Robots are becoming increasingly common in aircraft production, whether it is laying carbon fiber on tools or drilling and riveting fuselages. But they tend to be solitary machines, operating at a safe distance from humans and other robots.
As airliners with predominantly composite airframes move toward high rates of production, manufacturers and suppliers face the challenge of driving costs down while pushing rates up. The key lies in increasing the speed with which carbon fiber can be deposited on mold tools. The enabler is automation, and greater use of robots.
German aerospace center DLR is beginning tests of a composites manufacturing system designed to enable multiple industrial robots to work together to lay up carbon-fiber components 10 times faster than today's single-head machines. DLR's Center for Lightweight Production Technology (ZLP) in Stade is conducting the trial.
DLR ZLP works closely withGermany's Stade plant, which produces carbon-fiber vertical tails for all the company's aircraft, flaps for the , pressure bulkheads for the and fuselage shells and wing covers, or skins, for the new .
The cooperating-robot manufacturing system, which DLR calls the GroFi platform, is being developed under a three-year research program launched in June 2010 and funded by the federal government and state of Lower Saxony. “Our focus is wing covers for the next generation of A320NEO, which could use carbon fiber,” says Felix Kruse, head of DLR ZLP.
“We are developing technology for production at a very high rate,” he says. The goal is to increase dramatically the rate at which carbon fiber can be deposited on tools using automated tape laying or fiber placement. “A classic gantry system with a single head can average 15-20 kilograms [33-44 lb.] per hour. Our goal is 150-200 kilograms per hour.”
In the GroFi platform, multiple industrial robots are mounted so they can move on rails around a production loop and a maintenance loop. In the production area, the double-sided, multi-cavity tool is mounted vertically, allowing up to four robots to work together on each side with a combination of tape-laying and fiber-placement heads.
Empty or malfunctioning machines can be moved to the maintenance loop and replaced on the production loop, enabling lay-up to continue uninterrupted. “With classic tape laying or fiber placement, when the fibers are exhausted or the machine is defective, production rate drops to zero,” says Kruse. “With GroFi, if a platform is empty we put another platform into the production loop and move the empty one into maintenance, and the drop-down is nearly zero.”
Robots in the maintenance loop also can be used for basic research, by using the platform in manual-driven mode, he says.
The tracks and control system for GroFi are in place, along with four robots with two tape-laying and two fiber-placement heads. “The next step is four more robots. We are discussing whether it will be four more tape-laying or fiber-placement [units]. It is not clear yet.”

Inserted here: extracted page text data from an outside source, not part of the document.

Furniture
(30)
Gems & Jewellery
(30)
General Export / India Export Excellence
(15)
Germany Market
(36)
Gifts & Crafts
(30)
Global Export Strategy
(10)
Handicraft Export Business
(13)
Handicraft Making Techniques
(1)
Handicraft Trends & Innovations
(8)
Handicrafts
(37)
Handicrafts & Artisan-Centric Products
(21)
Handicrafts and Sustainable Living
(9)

DLR ZLP is beginning fully automated lay-up tests after completing a manually controlled trial. The tests involve laying up carbon fiber on a 7-meter (22.9-ft.)-long demonstration wingbox with A350 geometry, the single-sided Invar mold tool mounted in the vertical position. The platforms are standard Kuka industrial robots, modified with a Siemens computer numerical control system capable of running multiple cooperating robots.
Key to GroFi is the optimization software developed by DLR to distribute the fiber lay-up task between multiple cooperating robots. The process begins with the aircraft manufacturer's outer mold line and ply book, which specifies the number and orientation of carbon-fiber layers required at each point on the part. Computer-aided design and machine programming tools divide the ply book into fiber courses for single lay-up heads to follow, and then DLR's optimization software divides those courses between the different robots.
Testing began with tape laying, which is simpler, and will progress to both tape laying and fiber placement on the same tool. A second, full-size tool is planned, for a complete wing skin. DLR's goal is to demonstrate a minimum of three robots working cooperatively to lay up the wing skin. So far, DLR's optimization software can distribute courses between three robots. “By mid-year we will be able to do four or more,” he says.
Also part of GroFi is the development of sensors providing online control and correction of fiber path and monitoring for quality assurance. An edge-detection system senses gaps and overlaps, while a force-and-torque sensor provides online control of compaction of the composite as it is laid down.
Work so far involves conventional pre-impregnated thermoset composites, but in January DLR ZLP began working to adapt the GroFi platform to dry fiber placement for out-of-autoclave processing. Under other programs, the research center has developed the capability to infuse resin into dry-fiber preforms inside the autoclave. “The next step is to do it outside the autoclave,” says Kruse. GroFi can also be adapted to produce composite fuselages by using a rotating tool, he says.